I scratched my cornea last week and it's been attempting to heal...slowly. I have moments of fairly good visions and long stretches where I'm looking at the world through a scratched plexiglass shield. Since I pretty much depend on my vision to write and edit, it's been frustrating and troubling, to say the least.
But the doctor says it will heal, given time.
So, as I put cold cloths on my eyes and lie on my back, saying the rosary and pondering things, I wonder what it is that I'm not seeing metaphysically speaking? I've come to realize that those sayings like, "He's a pain in the neck" and "That gives me a headache" aren't just metaphors; they reflect a mind-body wisdom. When someone really annoys us, we do get a pain in the neck or a headache. It's the link between our mind and body.
So I've been asking myself what it is that I'm not seeing clearly in my life, what I'm not willing to see clearly? Such self-analysis isn't all that easy. If it were, it probably wouldn't manifest itself physically.
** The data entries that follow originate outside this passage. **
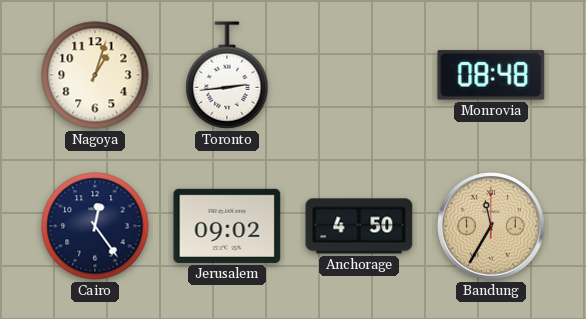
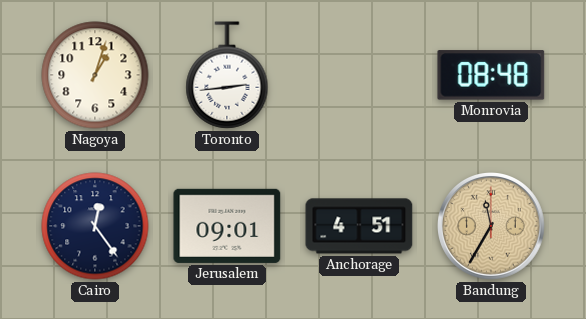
Jerusalem: 09:02 -> 09:01
Anchorage: 4:50 -> 4:51
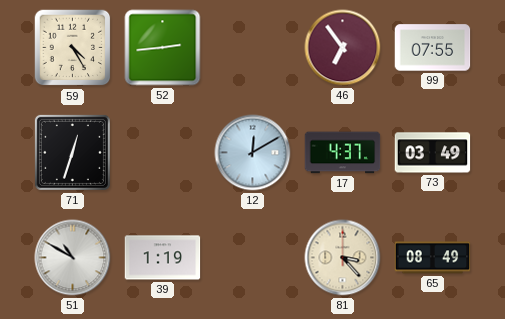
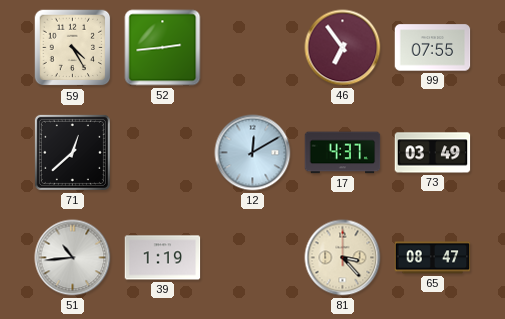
71: 12:33 -> 12:38
51: 10:50 -> 10:44
65: 08:49 -> 08:47
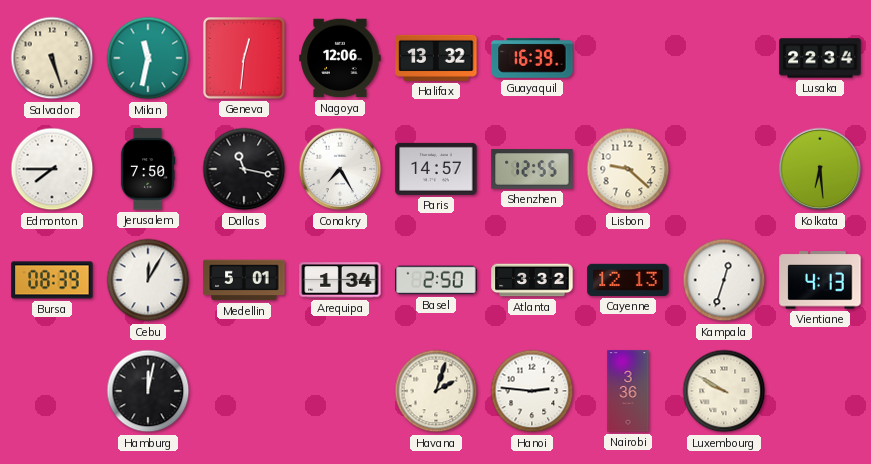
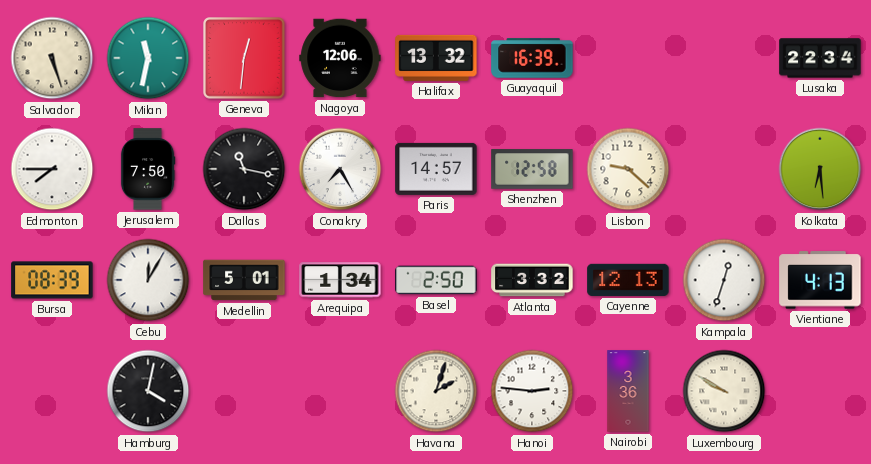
Shenzhen: 12:55 -> 12:58
Hamburg: 12:02 -> 4:02
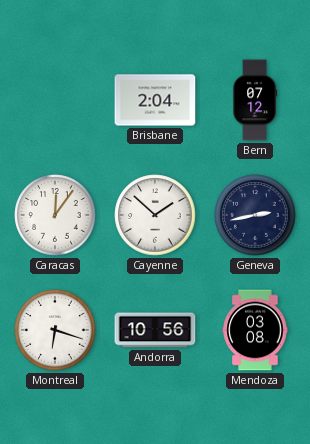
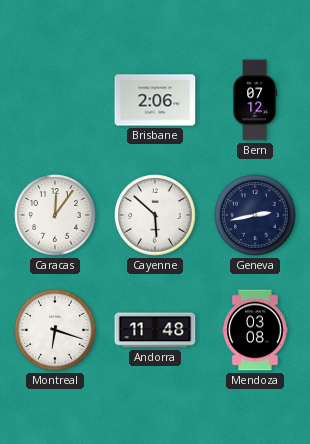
Brisbane: 2:04 -> 2:06
Cayenne: 1:52 -> 5:52
Andorra: 10:56 -> 11:48
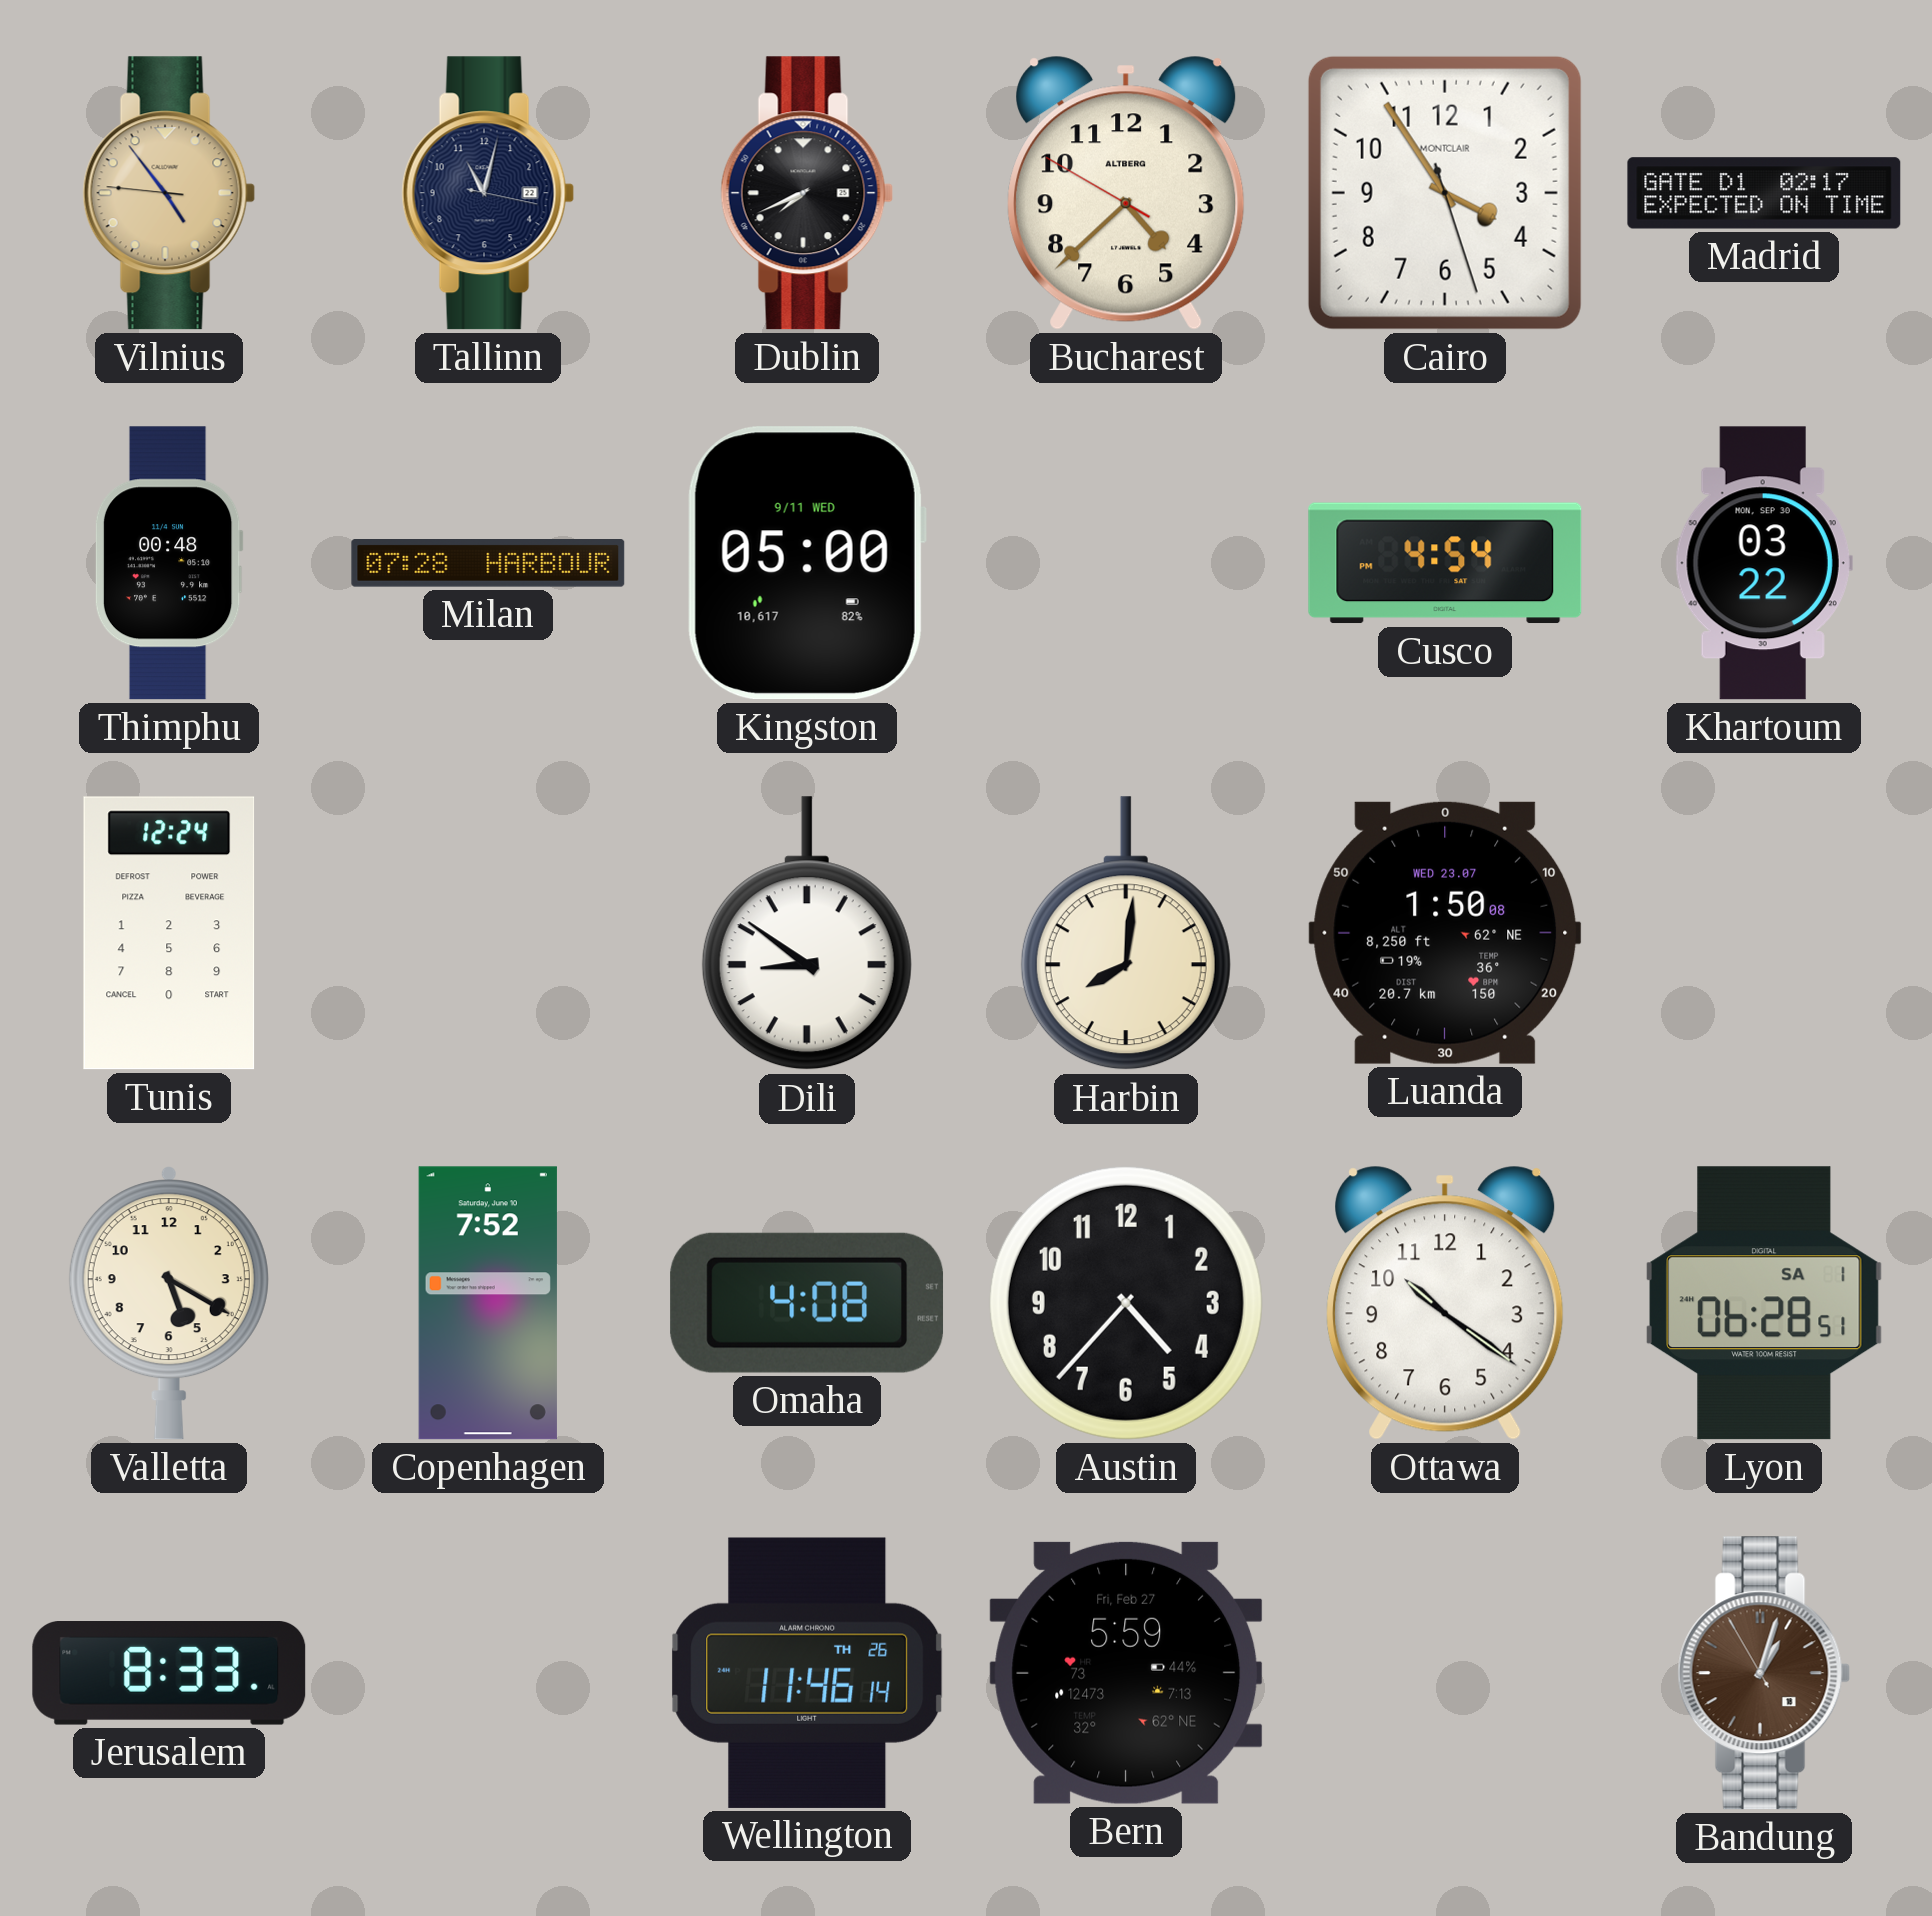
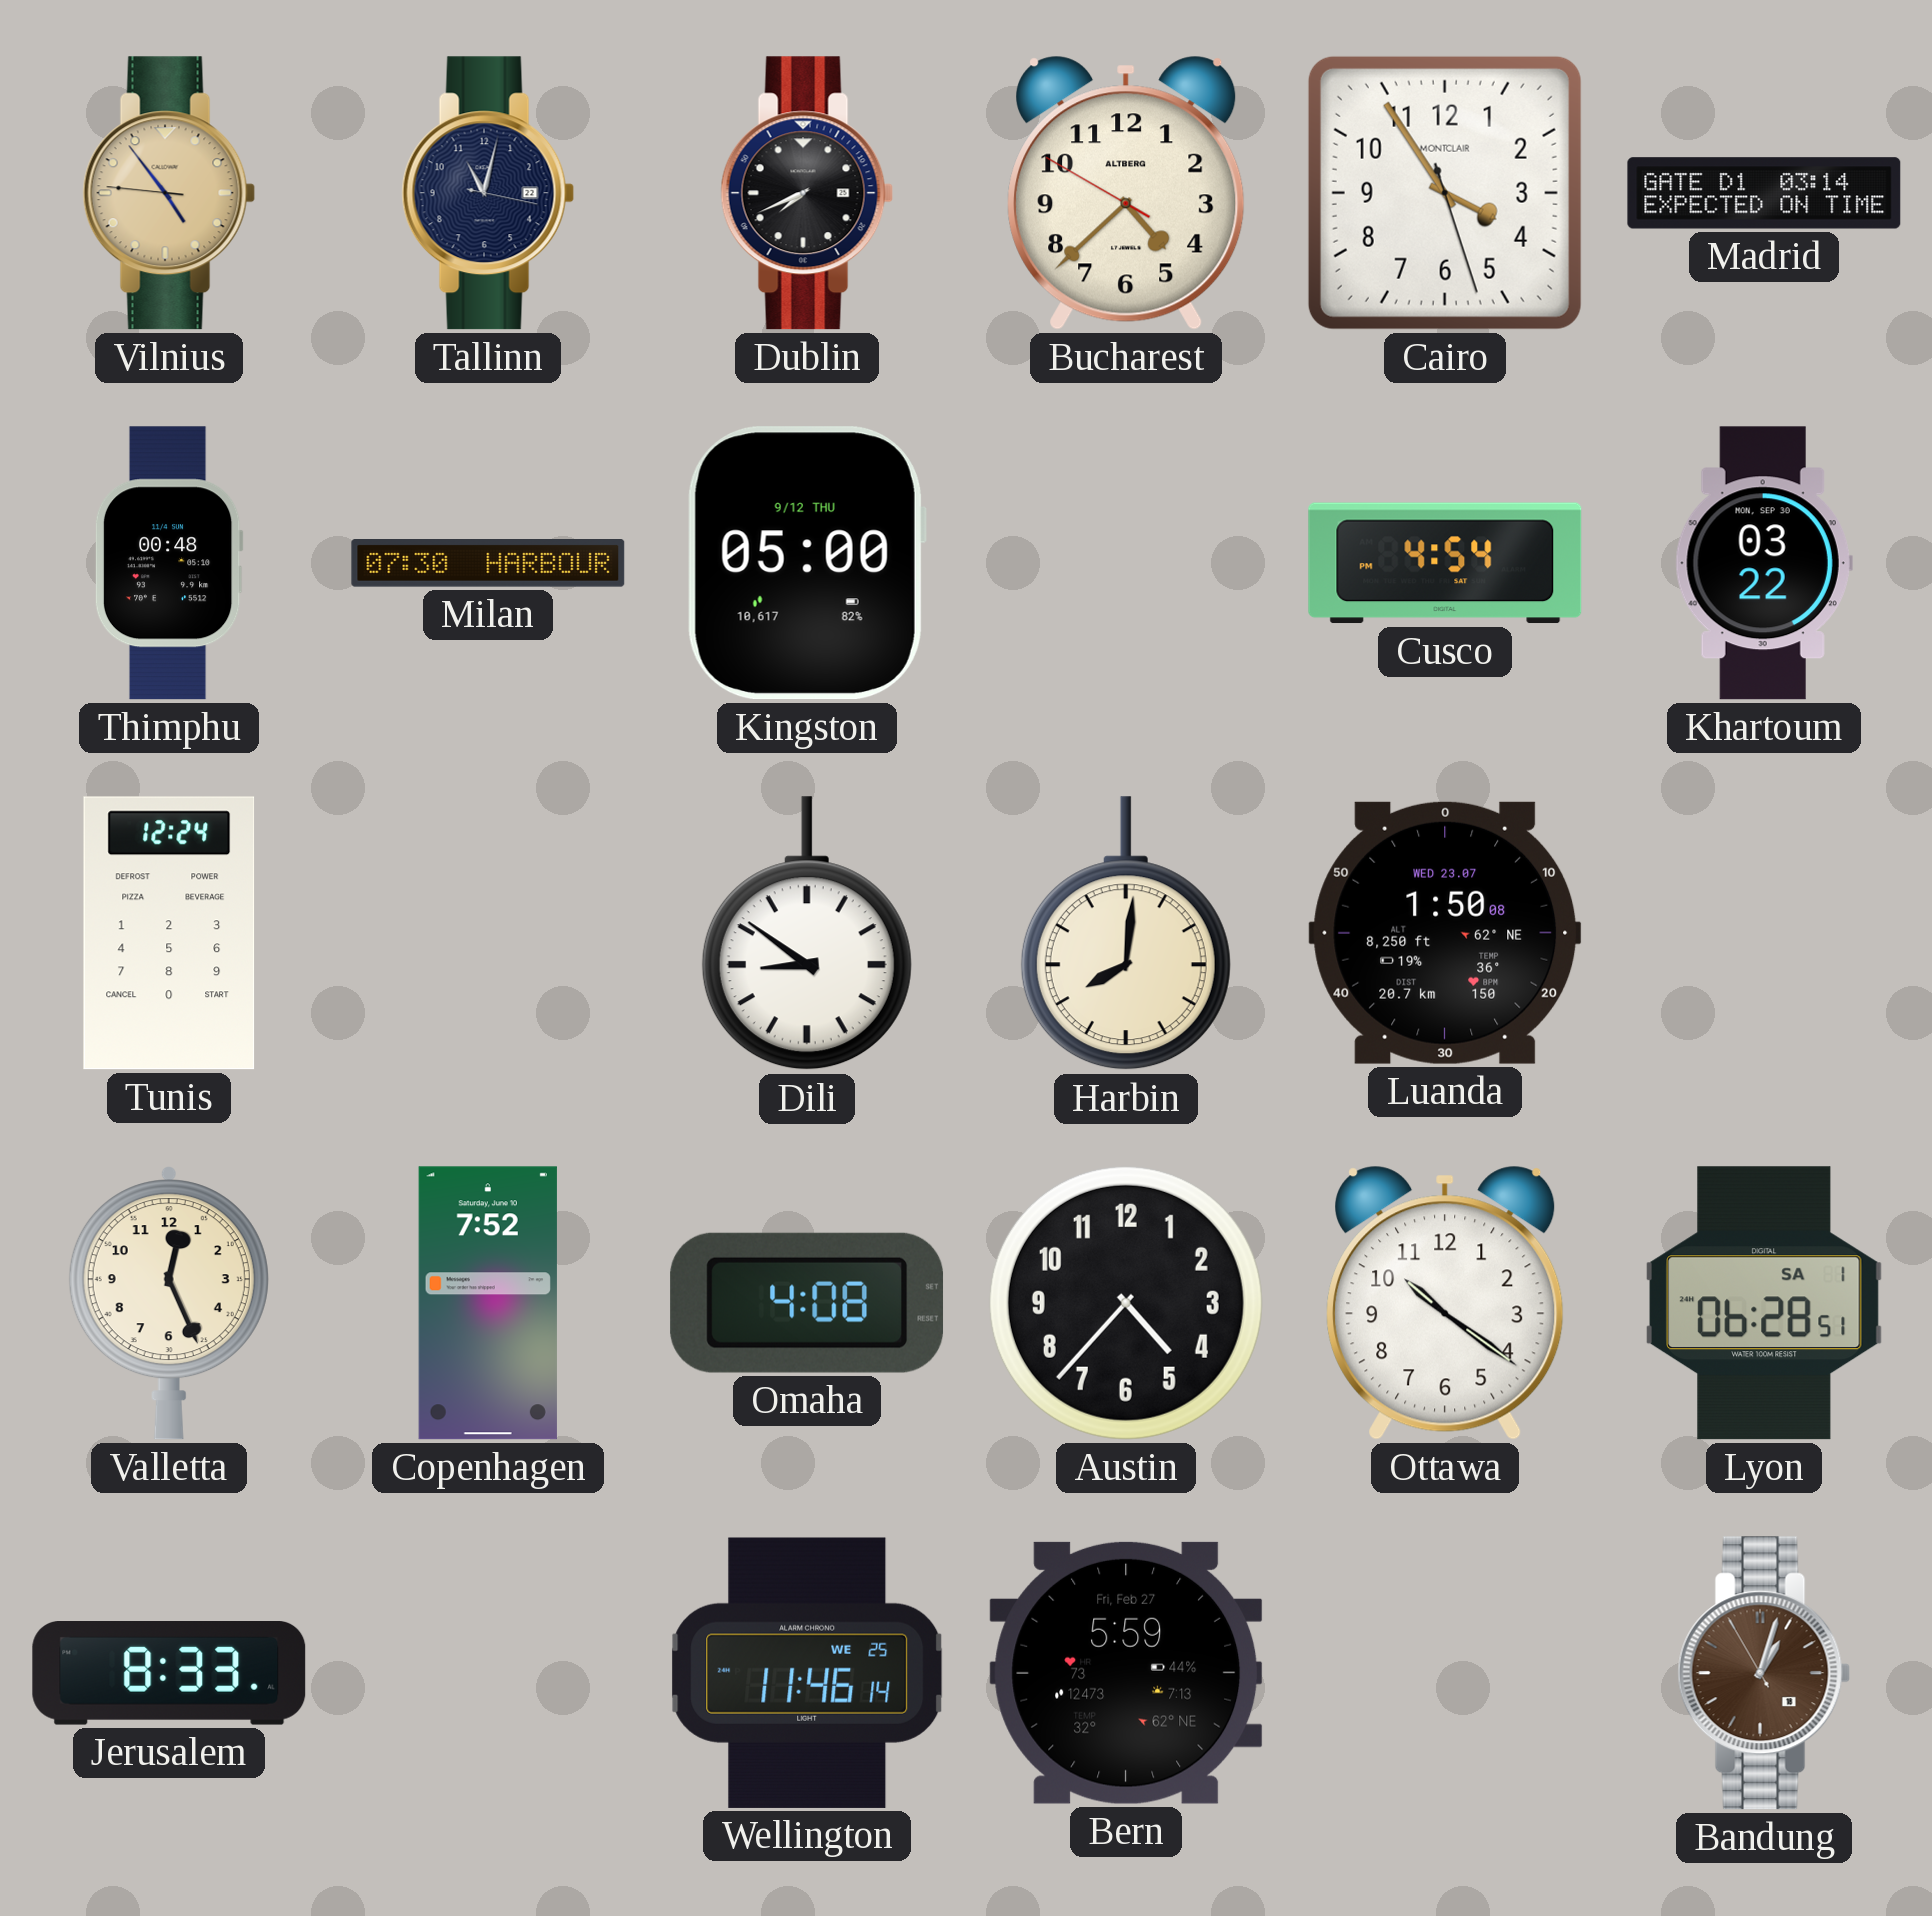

So I'm taking some time to think, to pray and to reflect. To ask the Holy Spirit to show me what it is that I'm avoiding by not looking at it, what is blurry and unclear in my life.
I'm not sure what it is, but I do know that when the insight comes, and it will come of that I'm sure, it will be one of those AHA moments where the light of clarity breaks through and all of a sudden I will see clearly--physically and spiritually.
Until then, I'm going to go put another cold cloth on my eyes.